3.1 Tegen een beslissing van de voorzitter tot afwijzing van de klacht kan een klager op grond van artikel 39, eerste lid, Gdw, binnen veertien dagen na dagtekening van de schriftelijke kennisgeving als bedoeld in dat artikel, verzet doen bij de Kamer voor Gerechtsdeurwaarders. In de brief waarmee de beslissing van de voorzitter aan klager is toegezonden wordt uitdrukkelijk medegedeeld dat verzet dient te worden ingesteld door middel van een brief (verzetschrift) waarin de gronden van het verzet zijn vermeld en van een motivering zijn voorzien.

3.2 Op 3 juni 2013 is door (de toenmalige gemachtigde van) klager verzet ingesteld met de mededeling dat het verzet zo nodig nog met gronden zou worden aangevuld. Hieruit volgt al dat, anders dan door klager in zijn brief van 30 juni 2014 is aangevoerd, de beschikking van de voorzitter voor 3 juni 2013 door zijn gemachtigde is ontvangen. Op 30 juni 2014 heeft klager nogmaals verzet ingesteld.
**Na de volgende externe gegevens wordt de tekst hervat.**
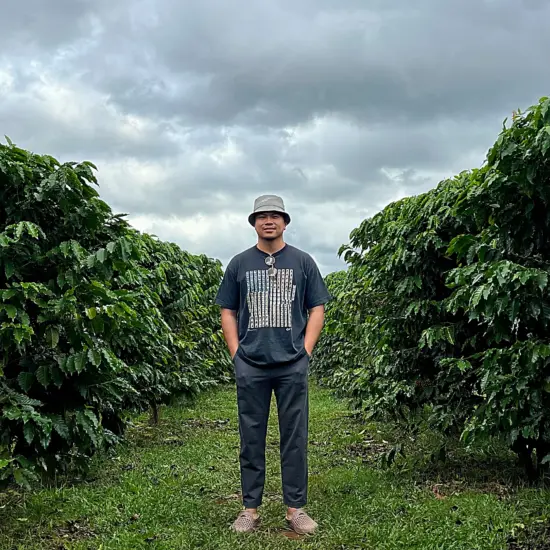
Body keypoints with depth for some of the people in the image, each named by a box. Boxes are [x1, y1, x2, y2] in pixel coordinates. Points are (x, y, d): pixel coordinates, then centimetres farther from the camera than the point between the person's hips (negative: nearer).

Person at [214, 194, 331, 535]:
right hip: (250, 366, 1)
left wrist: (305, 351, -3)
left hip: (293, 365, 0)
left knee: (295, 438, 5)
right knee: (251, 438, 7)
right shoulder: (239, 264, 8)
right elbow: (227, 312, 10)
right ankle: (250, 509, 17)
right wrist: (236, 353, 1)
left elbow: (317, 309, 6)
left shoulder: (303, 261, 7)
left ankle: (296, 508, 15)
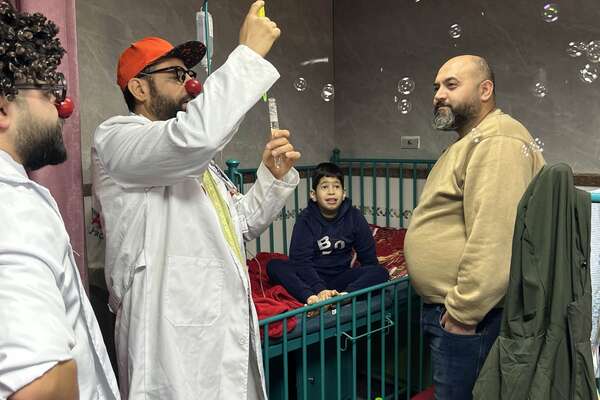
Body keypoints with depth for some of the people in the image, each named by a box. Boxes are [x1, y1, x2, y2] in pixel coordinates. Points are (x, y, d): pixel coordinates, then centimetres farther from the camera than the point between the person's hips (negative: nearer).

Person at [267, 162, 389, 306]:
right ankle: (311, 298, -46)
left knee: (380, 272, -22)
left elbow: (369, 258, 1)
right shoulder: (305, 220, -8)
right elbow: (300, 260, -19)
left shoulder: (354, 217, -2)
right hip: (311, 278, -1)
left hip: (341, 277, 2)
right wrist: (320, 289, -34)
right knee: (274, 266, -25)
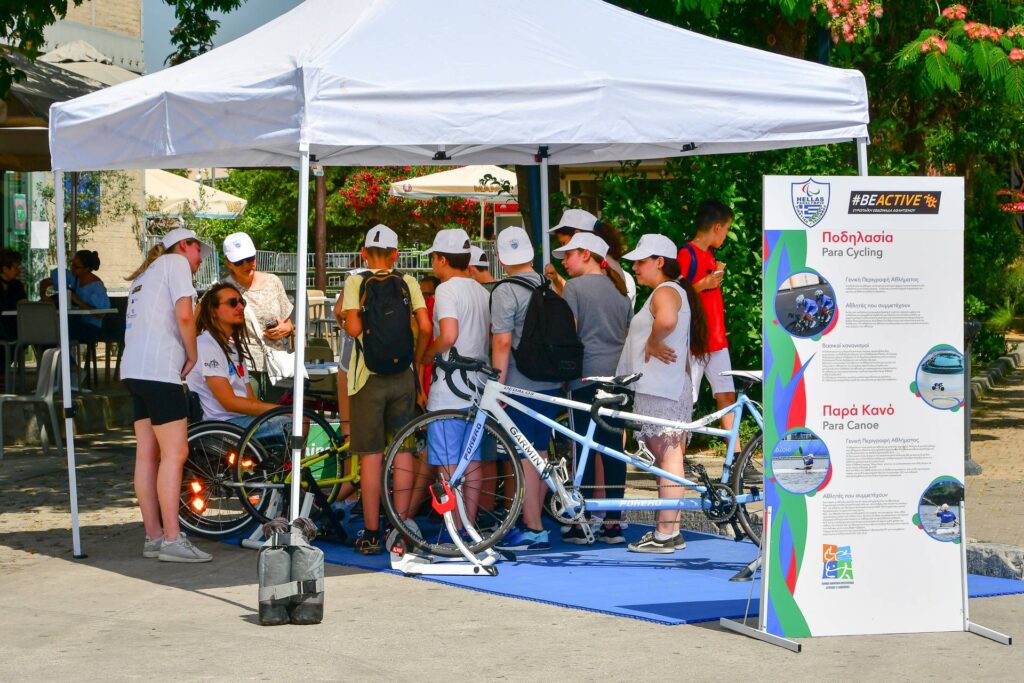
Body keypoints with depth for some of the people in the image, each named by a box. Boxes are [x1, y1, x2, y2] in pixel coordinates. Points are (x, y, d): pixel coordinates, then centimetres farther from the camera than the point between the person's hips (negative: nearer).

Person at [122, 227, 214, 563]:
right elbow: (184, 316, -12)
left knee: (147, 455, 7)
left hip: (135, 370, 10)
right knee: (175, 453, -10)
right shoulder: (176, 262, 0)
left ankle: (153, 536, 8)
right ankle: (172, 540, -14)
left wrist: (183, 355, 15)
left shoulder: (145, 274, 27)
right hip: (159, 370, -10)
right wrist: (193, 356, -1)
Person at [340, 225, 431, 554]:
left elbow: (353, 328, -15)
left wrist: (344, 309, 7)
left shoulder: (356, 282, -3)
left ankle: (371, 534, 3)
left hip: (368, 378, -2)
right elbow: (425, 327, -6)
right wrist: (415, 360, 9)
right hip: (403, 378, 2)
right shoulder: (408, 282, 3)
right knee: (403, 452, 8)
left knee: (371, 456, 1)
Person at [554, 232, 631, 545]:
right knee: (613, 449, 6)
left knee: (585, 449, -3)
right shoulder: (619, 289, 14)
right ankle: (613, 523, 7)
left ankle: (581, 524, -1)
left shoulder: (574, 287, -5)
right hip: (617, 377, 6)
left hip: (585, 377, -6)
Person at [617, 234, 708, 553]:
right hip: (659, 389, 11)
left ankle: (665, 534, -13)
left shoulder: (665, 291, -11)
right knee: (669, 458, 11)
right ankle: (670, 531, 14)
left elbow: (667, 320, -33)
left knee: (667, 457, -11)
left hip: (660, 391, -11)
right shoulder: (672, 291, 23)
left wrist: (651, 343, -19)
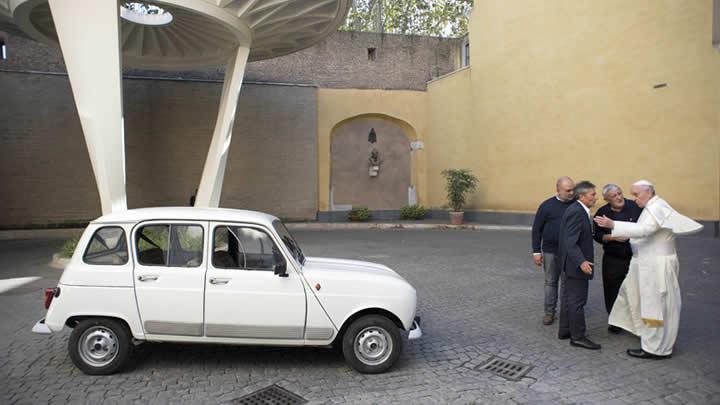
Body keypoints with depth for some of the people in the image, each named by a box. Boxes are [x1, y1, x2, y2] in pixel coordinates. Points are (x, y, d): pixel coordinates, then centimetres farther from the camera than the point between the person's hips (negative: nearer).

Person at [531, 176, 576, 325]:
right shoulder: (547, 206, -5)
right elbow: (536, 229, -1)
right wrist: (536, 251, -4)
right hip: (551, 251, -1)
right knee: (550, 282, 8)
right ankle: (549, 312, 19)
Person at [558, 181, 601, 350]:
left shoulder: (577, 209, 9)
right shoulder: (577, 212, -21)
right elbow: (570, 241, -27)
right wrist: (581, 261, -32)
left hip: (572, 263, 11)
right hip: (576, 264, -11)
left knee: (568, 297, 17)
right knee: (577, 300, -1)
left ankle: (565, 331, 28)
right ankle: (577, 336, 9)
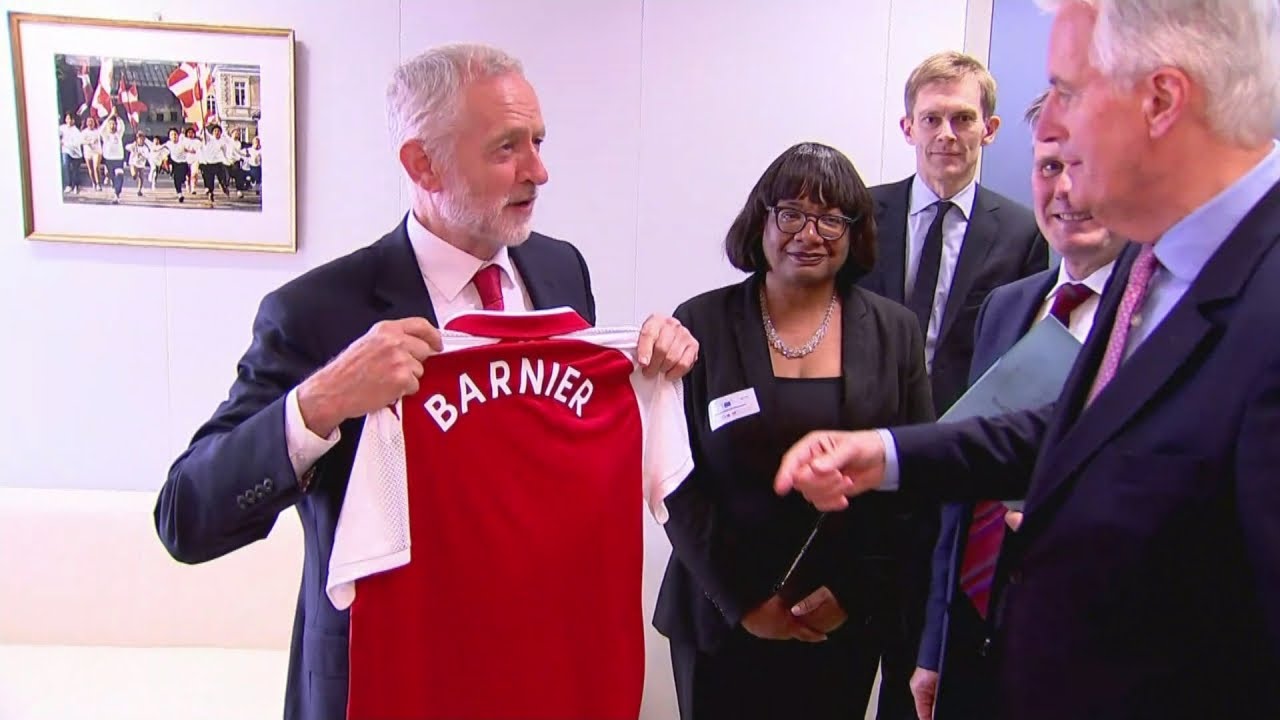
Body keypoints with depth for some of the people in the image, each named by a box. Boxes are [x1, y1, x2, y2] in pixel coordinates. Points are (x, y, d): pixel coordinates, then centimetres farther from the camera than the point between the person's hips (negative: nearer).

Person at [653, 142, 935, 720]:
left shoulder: (895, 332, 1)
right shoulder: (702, 324, -4)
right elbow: (677, 477, -5)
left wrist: (855, 591, -6)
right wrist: (742, 599, -9)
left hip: (850, 623, 2)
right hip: (722, 618, -1)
3.3 Klager dient in zijn verzet niet ontvankelijk te worden verklaard nu hij de gronden van het verzet immers eerst op 1 december 2014 aan de Kamer heeft toegezonden. Dat is in strijd met de voormelde aanwijzing in de brief waarmee de voorzittersuitspraak aan klager is toegezonden alsmede met de goede procesorde in het tuchtrecht. Klager kan dan ook niet in zijn verzet worden ontvangen.

4. Op grond van het voorgaande wordt beslist als volgt.

BESLISSING

De Kamer voor Gerechtsdeurwaarders:

-        verklaart klager niet-ontvankelijk in zijn verzoek tot wraking;

-        verklaart klager niet-ontvankelijk in zijn verzet.

Aldus gegeven door mr. E.R.S.M. Marres, voorzitter, mr. M.S.F. Voskens en A.M. Maas, leden, en uitgesproken ter openbare terechtzitting van 10 februari 2015 in tegenwoordigheid van de secretaris.

Tegen deze beslissing staat op grond van het bepaalde in artikel 39, lid 4, van de Gerechtsdeurwaarderswet geen rechtsmiddel open.